At the begining of this month I read online about claims that Airtel was blocking torrent downloads and such. I ran the glasnost test which came clean and everything looked positive.

However I have noticed this so many times this month, that I can say with confidence that it happens everytime.
*Everytime I start utorrent, the airtel connection disconnects*

Its is not rarely or sometimes or very frequent; it is every time. And I have been observing it over the span of this entire month, just so to come to a proper conclusion not based on one off incidents.

I would like to know _if anyone else using Airtel is facing similar complaints?_

For me, gaming needs a constant stable connection and I noticed 6 disconnections when my utorrent was running. I closed torrent and played online for 4 hours without any hassles. Now I started the utorrent again after I finished gaming. It has disconnected 2 3 (now) times already. 
[I quote this incident since it is the most disconnections I have faced ever and it is the most recent one too- a few mins-hours ago]

The speed is good in torrents and I get a constant 350+ kBps for good seeds.

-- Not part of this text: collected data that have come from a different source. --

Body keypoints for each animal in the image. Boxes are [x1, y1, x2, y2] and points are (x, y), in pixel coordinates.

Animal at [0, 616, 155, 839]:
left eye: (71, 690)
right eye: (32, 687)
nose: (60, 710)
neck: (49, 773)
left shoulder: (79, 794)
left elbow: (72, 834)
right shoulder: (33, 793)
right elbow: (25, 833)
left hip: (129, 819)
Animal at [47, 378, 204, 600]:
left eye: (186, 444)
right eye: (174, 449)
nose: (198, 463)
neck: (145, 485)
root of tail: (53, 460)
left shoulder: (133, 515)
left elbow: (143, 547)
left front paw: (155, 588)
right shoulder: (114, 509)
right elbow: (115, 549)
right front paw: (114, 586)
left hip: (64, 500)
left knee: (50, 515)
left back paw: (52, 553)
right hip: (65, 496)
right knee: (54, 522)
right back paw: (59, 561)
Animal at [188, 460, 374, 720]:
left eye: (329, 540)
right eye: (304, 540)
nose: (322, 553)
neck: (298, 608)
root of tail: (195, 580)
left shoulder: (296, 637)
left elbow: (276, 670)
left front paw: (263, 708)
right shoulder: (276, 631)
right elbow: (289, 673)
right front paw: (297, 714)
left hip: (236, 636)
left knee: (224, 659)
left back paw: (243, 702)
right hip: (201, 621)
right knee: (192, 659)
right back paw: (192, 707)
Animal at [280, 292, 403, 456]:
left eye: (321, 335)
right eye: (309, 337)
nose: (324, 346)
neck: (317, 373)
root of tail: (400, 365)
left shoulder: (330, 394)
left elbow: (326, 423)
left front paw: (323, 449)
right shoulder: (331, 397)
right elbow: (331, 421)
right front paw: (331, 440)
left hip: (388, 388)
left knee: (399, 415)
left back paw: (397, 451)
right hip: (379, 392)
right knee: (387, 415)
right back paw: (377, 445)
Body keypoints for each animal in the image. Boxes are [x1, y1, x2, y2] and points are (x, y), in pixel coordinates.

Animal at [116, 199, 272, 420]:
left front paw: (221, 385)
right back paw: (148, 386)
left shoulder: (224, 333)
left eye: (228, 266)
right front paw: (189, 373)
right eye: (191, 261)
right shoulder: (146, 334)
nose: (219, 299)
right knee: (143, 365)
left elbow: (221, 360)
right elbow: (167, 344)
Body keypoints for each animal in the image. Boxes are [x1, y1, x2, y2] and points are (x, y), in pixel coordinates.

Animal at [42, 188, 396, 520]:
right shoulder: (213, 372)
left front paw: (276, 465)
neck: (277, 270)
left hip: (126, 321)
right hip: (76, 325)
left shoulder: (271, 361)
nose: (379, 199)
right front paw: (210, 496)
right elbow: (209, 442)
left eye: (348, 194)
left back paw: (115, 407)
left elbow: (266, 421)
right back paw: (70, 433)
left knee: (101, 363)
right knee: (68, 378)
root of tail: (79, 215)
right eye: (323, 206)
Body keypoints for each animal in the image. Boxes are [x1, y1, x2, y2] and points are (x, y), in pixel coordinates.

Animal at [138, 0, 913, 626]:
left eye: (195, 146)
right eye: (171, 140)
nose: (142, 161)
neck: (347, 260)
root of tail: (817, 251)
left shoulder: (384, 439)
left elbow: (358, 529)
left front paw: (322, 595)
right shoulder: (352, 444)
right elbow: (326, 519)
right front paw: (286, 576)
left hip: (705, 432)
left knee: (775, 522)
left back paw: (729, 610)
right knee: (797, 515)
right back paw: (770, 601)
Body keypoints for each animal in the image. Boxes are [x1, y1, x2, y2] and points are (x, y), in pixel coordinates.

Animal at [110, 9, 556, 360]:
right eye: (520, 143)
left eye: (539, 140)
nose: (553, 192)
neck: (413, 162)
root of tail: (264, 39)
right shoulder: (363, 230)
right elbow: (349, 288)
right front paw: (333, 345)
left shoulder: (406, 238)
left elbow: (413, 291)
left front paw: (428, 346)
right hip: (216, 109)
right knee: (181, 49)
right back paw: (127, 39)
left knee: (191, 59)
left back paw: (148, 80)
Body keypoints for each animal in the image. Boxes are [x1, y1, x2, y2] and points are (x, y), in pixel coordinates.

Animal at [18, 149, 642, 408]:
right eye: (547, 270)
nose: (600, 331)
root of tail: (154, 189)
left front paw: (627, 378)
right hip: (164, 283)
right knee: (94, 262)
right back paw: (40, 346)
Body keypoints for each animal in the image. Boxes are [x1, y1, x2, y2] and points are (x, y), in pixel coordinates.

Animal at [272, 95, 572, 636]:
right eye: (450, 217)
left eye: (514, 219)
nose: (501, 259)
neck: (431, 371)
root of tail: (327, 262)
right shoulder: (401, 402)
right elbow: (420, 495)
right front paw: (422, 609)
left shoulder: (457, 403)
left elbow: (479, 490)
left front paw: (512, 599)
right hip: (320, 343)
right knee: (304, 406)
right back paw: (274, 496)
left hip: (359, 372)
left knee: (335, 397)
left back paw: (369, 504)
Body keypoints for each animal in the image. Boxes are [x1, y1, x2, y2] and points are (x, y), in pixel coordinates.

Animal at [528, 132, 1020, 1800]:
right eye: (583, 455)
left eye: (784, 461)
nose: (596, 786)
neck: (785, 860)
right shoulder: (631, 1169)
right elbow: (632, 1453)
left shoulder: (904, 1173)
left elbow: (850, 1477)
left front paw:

But the disconnection problem has also led to connection problems to peers.


----------



## asingh (Oct 1, 2011)

Can you try the utorrent client on another system, but same net connection.


----------



## dashing.sujay (Oct 1, 2011)

@Sarath- No bro, airtel is not blocking my Torrent. Which plan are you using, and from when is this problem happening?


----------



## tuxybuzz (Oct 1, 2011)

I had the same problem with deluge on my linux box.
Turned out the problem was the router rather than the connection. Do you use their Beetel staple router? If yes..try limiting number of connections in utorrent. That slightly reduces the speed but stabilizes the connection.


----------



## sakumar79 (Oct 1, 2011)

Also try a different torrent client to see if the software is the cause (somehow)...

Arun


----------



## JojoTheDragon (Oct 1, 2011)

I would also suggest OP to try a different torrent client like Deluge, etc.


----------



## thetechfreak (Oct 3, 2011)

Well, you can download Torrent via HTTP from a site like torrific.com

But it wont be very ethical


----------